Il datore di lavoro può al contempo rivestire la qualifica di R.S.P.P. (Responsabile del Servizio di Prevenzione e Protezione)?

Il datore di lavoro può al contempo rivestire la qualifica di R.S.P.P. (Responsabile del Servizio di Prevenzione e Protezione)?

19 Maggio 22

La Corte di Cassazione, con la sentenza n. 16562 del 29 aprile 2022, ha affrontato il caso del legale rappresentante di una società, avente anche la qualifica di R.S.P.P. oltre che di direttore dello stabilimento aziendale, ritenuto responsabile del reato di omicidio colposo aggravato per la morte di un operario, causata dalla violazione degli obblighi di prevenzione degli infortuni sul luogo di lavoro.
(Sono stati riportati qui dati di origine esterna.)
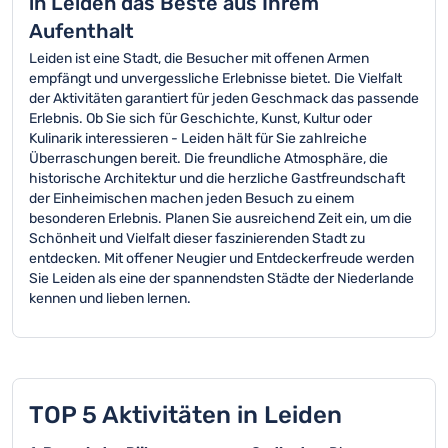
in Leiden das Beste aus Ihrem
Aufenthalt
Leiden ist eine Stadt, die Besucher mit offenen Armen
empfängt und unvergessliche Erlebnisse bietet. Die Vielfalt
der Aktivitäten garantiert für jeden Geschmack das passende
Erlebnis. Ob Sie sich für Geschichte, Kunst, Kultur oder
Kulinarik interessieren - Leiden hält für Sie zahlreiche
Überraschungen bereit. Die freundliche Atmosphäre, die
historische Architektur und die herzliche Gastfreundschaft
der Einheimischen machen jeden Besuch zu einem
besonderen Erlebnis. Planen Sie ausreichend Zeit ein, um die
Schönheit und Vielfalt dieser faszinierenden Stadt zu
entdecken. Mit offener Neugier und Entdeckerfreude werden
Sie Leiden als eine der spannendsten Städte der Niederlande
kennen und lieben lernen.
TOP 5 Aktivitäten in Leiden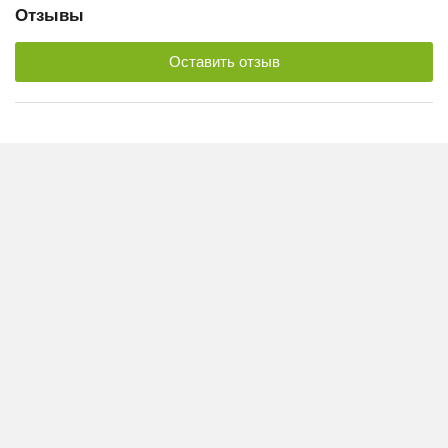
Отзывы
Оставить отзыв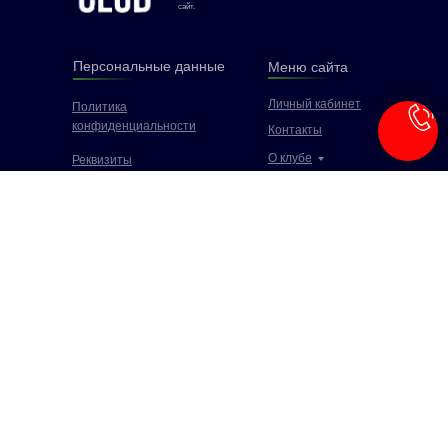
сайт.
Персональные данные
Меню сайта
Личный кабинет
Политика
конфиденциальности
Контакты
О клубе
Реквизиты
Тренировки
Возврат и отмена
Прокат
Безопасность платежей
Туры
Контакты
+74956468817
info@mydeviclub.ru
Одинцово, Манжосовская
улица, 1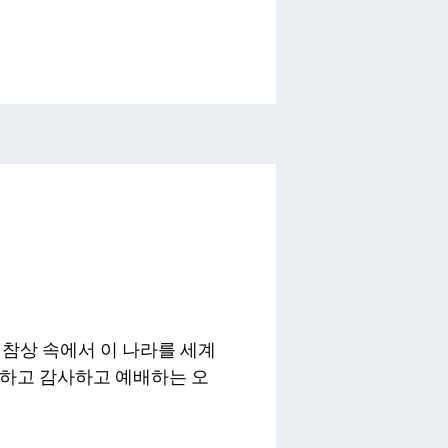
 참상 속에서 이 나라를 세계
억하고 감사하고 예배하는 오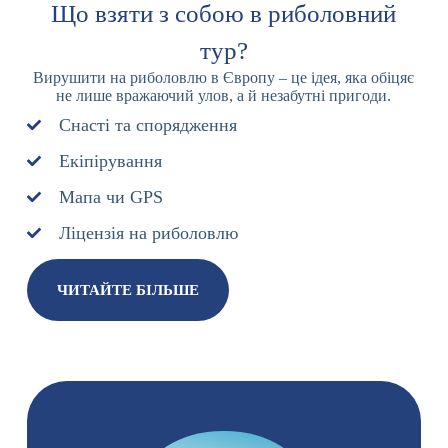
Що взяти з собою в риболовний
тур?
Вирушити на риболовлю в Європу – це ідея, яка обіцяє
не лише вражаючий улов, а й незабутні пригоди.
Снасті та спорядження
Екіпірування
Мапа чи GPS
Ліцензія на риболовлю
ЧИТАЙТЕ БІЛЬШЕ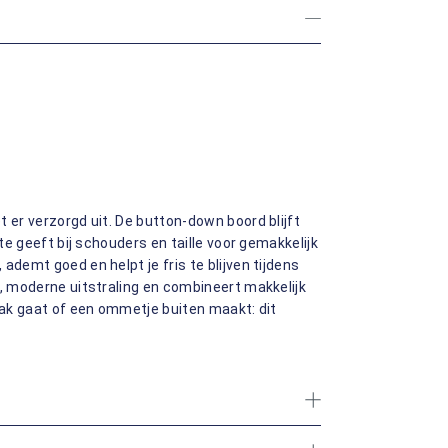
 er verzorgd uit. De button-down boord blijft
mte geeft bij schouders en taille voor gemakkelijk
ademt goed en helpt je fris te blijven tijdens
e, moderne uitstraling en combineert makkelijk
raak gaat of een ommetje buiten maakt: dit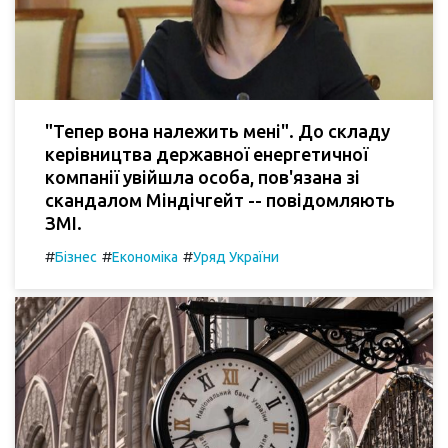
"Тепер вона належить мені". До складу
керівництва державної енергетичної
компанії увійшла особа, пов'язана зі
скандалом Міндічгейт -- повідомляють
ЗМІ.
#
#
#
Бізнес
Економіка
Уряд України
Con il provvedimento in commento, la Suprema Corte ha preliminarmente statuito che il ruolo datoriale e quello di R.S.P.P. spettano in capo a soggetti diversi, in virtù delle diverse qualifiche e funzioni che strutturalmente denotano tali ruoli e, dunque, per evitare una loro confusione.
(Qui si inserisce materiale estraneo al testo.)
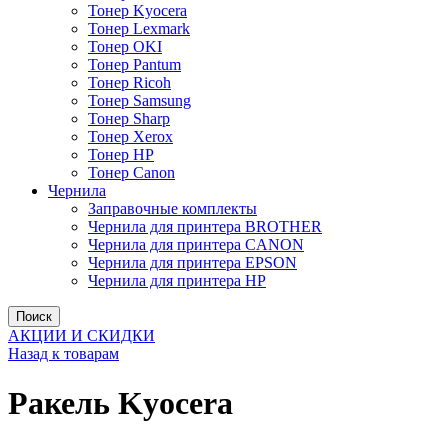
Тонер Kyocera
Тонер Lexmark
Тонер OKI
Тонер Pantum
Тонер Ricoh
Тонер Samsung
Тонер Sharp
Тонер Xerox
Тонер НР
Тонер Саnon
Чернила
Заправочные комплекты
Чернила для принтера BROTHER
Чернила для принтера CANON
Чернила для принтера EPSON
Чернила для принтера HP
Поиск
АКЦИИ И СКИДКИ
Назад к товарам
Ракель Kyocera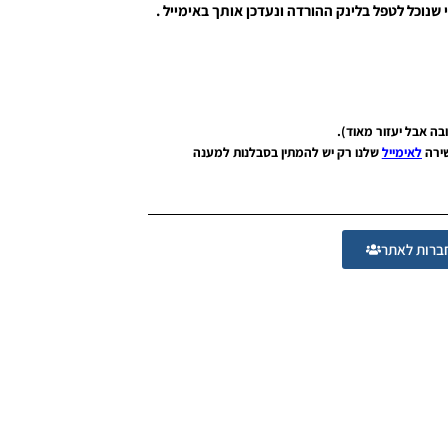
 שנוכל לטפל בלינק ההורדה ונעדכן אותך באימייל .
שירה
לאימייל
שלנו רק יש להמתין בסבלנות למענה
רות לאתר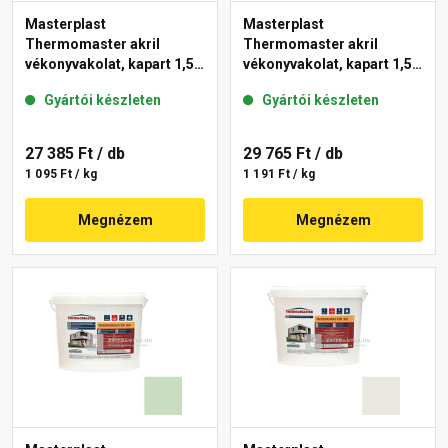
Masterplast
Masterplast
Thermomaster akril
Thermomaster akril
vékonyvakolat, kapart 1,5
vékonyvakolat, kapart 1,5
mm 42-E 25 kg
mm 41-F 25 kg
Gyártói készleten
Gyártói készleten
27 385 Ft
/ db
29 765 Ft
/ db
1 095 Ft / kg
1 191 Ft / kg
Megnézem
Megnézem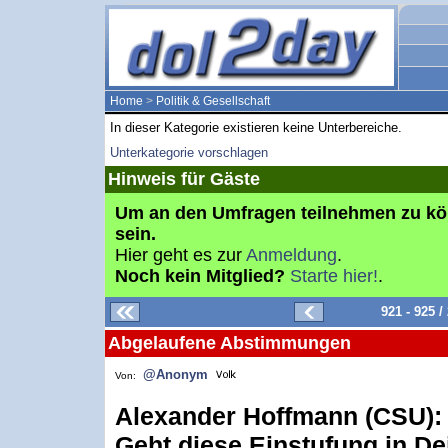
Home
>
Politik & Gesellschaft
In dieser Kategorie existieren keine Unterbereiche.
Unterkategorie vorschlagen
Hinweis für Gäste
Um an den Umfragen teilnehmen zu k
sein.
Hier geht es zur
Anmeldung
.
Noch kein Mitglied?
Starte hier!
.
921 - 925 
Abgelaufene Abstimmungen
@Anonym
Von:
Alexander Hoffmann (CSU): A
Geht diese Einstufung in D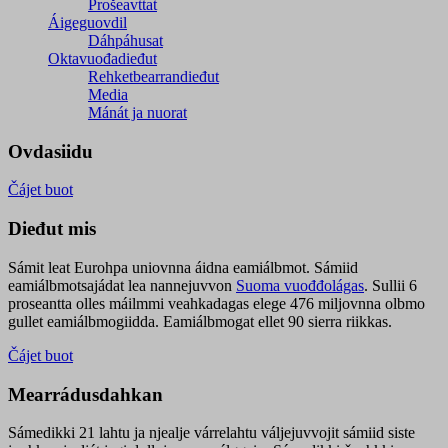
Prošeavttat
Áigeguovdil
Dáhpáhusat
Oktavuođadieđut
Rehketbearrandieđut
Media
Mánát ja nuorat
Ovdasiidu
Čájet buot
Dieđut mis
Sámit leat Eurohpa uniovnna áidna eamiálbmot. Sámiid
eamiálbmotsajádat lea nannejuvvon
Suoma vuođđolágas
. Sullii 6
proseantta olles máilmmi veahkadagas elege 476 miljovnna olbmo
gullet eamiálbmogiidda. Eamiálbmogat ellet 90 sierra riikkas.
Čájet buot
Mearrádusdahkan
Sámedikki 21 lahtu ja njealje várrelahtu váljejuvvojit sámiid siste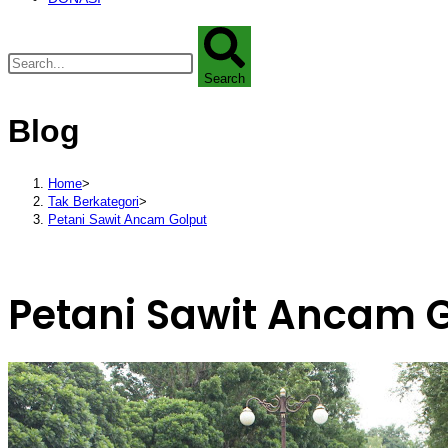
Search
Blog
Home
>
Tak Berkategori
>
Petani Sawit Ancam Golput
Petani Sawit Ancam 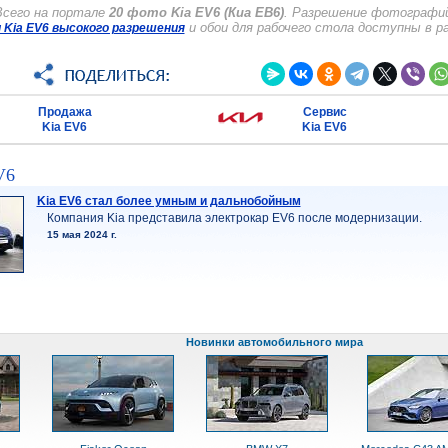
Всего на портале
20 фото Kia EV6 (Киа ЕВ6)
. Разрешение фотографий
и обои для рабочего стола доступны в р
Kia EV6 высокого разрешения
Продажа
Сервис
Kia EV6
Kia EV6
V6
Kia EV6 стал более умным и дальнобойным
Компания Kia представила электрокар EV6 после модернизации.
15 мая 2024 г.
Новинки автомобильного мира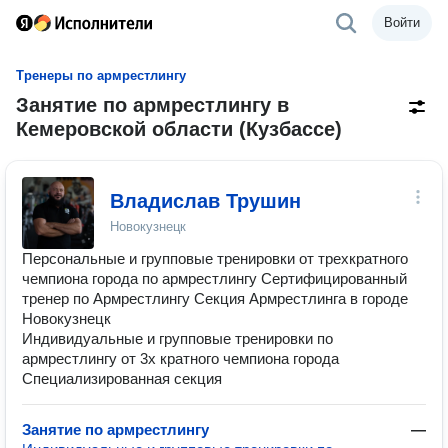
Войти
Тренеры по армрестлингу
Занятие по армрестлингу в
Кемеровской области (Кузбассе)
Владислав Трушин
Новокузнецк
Персональные и групповые тренировки от трехкратного
чемпиона города по армрестлингу Сертифицированный
тренер по Армрестлингу Секция Армрестлинга в городе
Новокузнецк
Индивидуальные и групповые тренировки по
армрестлингу от 3х кратного чемпиона города
Специализированная секция
Занятие по армрестлингу
—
In particolare, se il datore di lavoro ha una funzione essenzialmente decisionale, il Responsabile del Servizio di Prevenzione e Protezione ha un ruolo prettamente consultivo e interlocutorio, che non dovrebbe sovrapporsi con i compiti decisori di parte datoriale.

Invero, secondo la Cassazione, il datore di lavoro e l’R.S.P.P. devono dialogare tra loro ed anche cooperare al fine di assicurare la migliore organizzazione in materia di sicurezza, mantenendo tuttavia distinti i rispettivi ambiti di operatività.

Diversamente, una unificazione delle funzioni nello stesso soggetto contribuirebbe a creare confusione nella gerarchia aziendale, oltre a concentrare in un’unica persona tutti gli oneri decisionali ed esecutivi rispetto alla valutazione e alla gestione dei profili di rischio.

Muovendo da siffatta interpretazione e motivazione, la Suprema Corte ha concluso affermando che il cumulo dei due diversi ruoli – datore di lavoro e R.S.P.P. – rappresenta una disfunzione organizzativa all’interno dell’azienda, conseguendone un colposo difetto di parte datoriale.

Nel caso concreto, pertanto, la Cassazione ha confermato quanto deciso dalla Corte d’Appello rispetto alla responsabilità penale del legale rappresentante della società.